You scratch my back, I'll scratch yours; a column by Marc Berman from the New York Post suggests that's all the Jeremy Lin signing was about. It wasn't a secret that the Knicks wanted re-sign Lin, but I initially thought the Rockets had a sincere interest in making Lin their starting point guard and in their mind, correcting the mistake they made last season. Restricted free-agents sign offer sheets with teams they have no intention of actually playing for all the time, but to have the other team in on the deal is a new one to me. What I mean by that, some restricted free-agents have non-official agreements from their current team to go out and find out what their market value is by signing an offer sheet with another team, and then their team will match. Scenarios like that happen all the time and I believe happened last year when Marc Gasol signed an offer sheet with the Rockets, but what I haven't heard of is the other team being a willing facilitator of that deal.

When I first read this assertion I dismissed it, but after thinking about it for a few minutes; the pieces fit.

Morey’s actions give pause. The Knicks declined to make Lin an offer until he set the market, so he had to find a team willing to give him an offer sheet.

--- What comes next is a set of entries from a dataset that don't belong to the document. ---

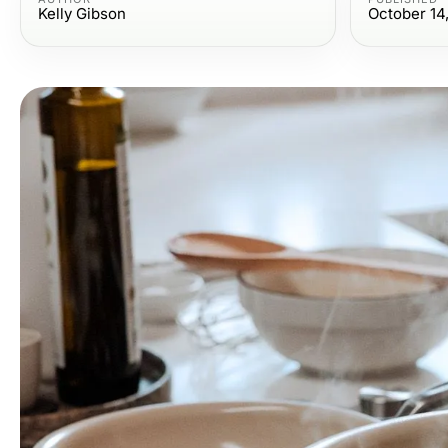
Kelly Gibson
October 14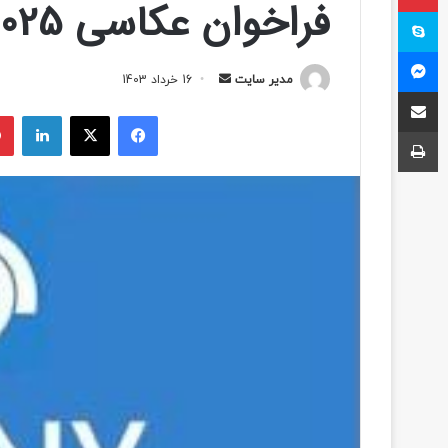
فراخوان عکاسی Sony World 2025
اسکایپ
مسنجر
مدیر سایت
ا
16 خرداد 1403
اشتراک با ایمیل
ر
فیسبوک
ایکس
لینکداین
س
چاپ
ا
ل
ب
ه
ا
ی
م
ی
ل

Lin was in a tricky position because the Knicks had attempted to scare away suitors by boldly stating before free agency they wanted him back.

Morey could have intentionally done a favor for the Knicks in setting a reasonable market price and not having Lin twist in the wind for weeks. The Knicks may have repaid the favor when the Knicks gave Morey a slew of assets in the Camby deal — center prospects Josh Harrellson and Jerome Jordan, Toney Douglas, two second-round picks and $2 million.

The price the Knicks paid in the Marcus Camby sign-and-trade with Houston seemed like it was way over value, not to mention unnecessary; now we know why. Kudos to the Rockets and Daryl Morey for gaining some assets for basically nothing. Camby was going to leave regardless, and it appears Jeremy Lin didn't have a strong desire to play here, but playing along and helping out the Knicks gained them a good reserve guard and multiple picks for nothing. Not a move that will change the fortunes of the team, but a quality move nonetheless.